10.28.2005

A cough and a blink

By the time I was fourteen I had been performing magic for a few years and felt very ‘at home’ doing it. We were now living near the South Coast town of Brighton and I was a proud member of the Sussex Magic Circle. This was an oddball collection of magicians who met every other Thursday in a small hotel on the waterfront. We swapped stories and tricks and generally indulged our mutual love of magic. The president was a large and dull man named Stan. Stan was a mind reader or as it is known in the magic world a mentalist. I learned a very important lesson from Stan, whenever Stan was about to do the dirty work, or ‘work’ as it is known amongst magicians, he would cough. It wasn’t a big cough, just a little dry cough, but the moment you heard it you knew something had happened. This was the first time I really noticed the mechanical nature of a fellow human being. It became a fascination to me watching Stan perform his mentalism, just waiting for the dry little cough that signaled his guilty action. Month after month I watched him perform and cough. How could anyone be so stupid that they didn’t know that they were giving the game away by a small mechanical habit? Two years later when my first real mentor was teaching me my first real magic I got a shock.
“Nicky every time you link the rings you close your eyes!” said Ken. I quickly argued that this wasn’t possible and went over to the mirror to see if this was so. I ran thru the routine but never noticed any closing of the eyes at key moments. He is wrong I thought, then I realized the reason I couldn’t see my closed eyes was because my eyes were closed! It was like a light bulb turning on in my head. The reason we don’t notice mechanical reactions is because they are mechanical. Years later when I was to read Mr. Gurdjieff’s description of the mechanical nature of Mankind it made perfect sense to me. Whether it was Stan’s cough or my closed eyes we didn’t notice it because our actions (and especially our reactions) were mechanical as soon as we stopped thinking about them.

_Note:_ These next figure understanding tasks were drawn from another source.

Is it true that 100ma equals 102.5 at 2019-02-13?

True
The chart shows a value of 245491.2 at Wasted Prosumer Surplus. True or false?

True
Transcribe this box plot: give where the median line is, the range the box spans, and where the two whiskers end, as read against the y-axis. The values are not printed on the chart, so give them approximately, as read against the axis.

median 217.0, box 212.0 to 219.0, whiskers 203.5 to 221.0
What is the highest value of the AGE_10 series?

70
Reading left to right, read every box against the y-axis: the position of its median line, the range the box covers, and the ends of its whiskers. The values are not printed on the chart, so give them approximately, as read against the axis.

If we couldn’t see what we were doing it was because our eyes were closed or we were to busy coughing. There is a Zen story of a Japanese master who would ride his donkey around the village at a great speed searching for something. If any one asked him what he was looking for he would reply that he was looking for his donkey. It is generally interpreted to mean that when you use your nervous system to search for the ‘truth’ that your truth is the nervous system you are riding on and searching with. As a magician you spend many hours standing in front of a mirror trying to make the impossible look not only possible but ordinary. It takes a long time to observe the coughs and blinks that give us away. When you discover the little things that give away your mechanical nature then it leaves you open to observe the BIG things that we also do. It was a great lesson in being a magician and a truth that I would explore and understand more when the time was right.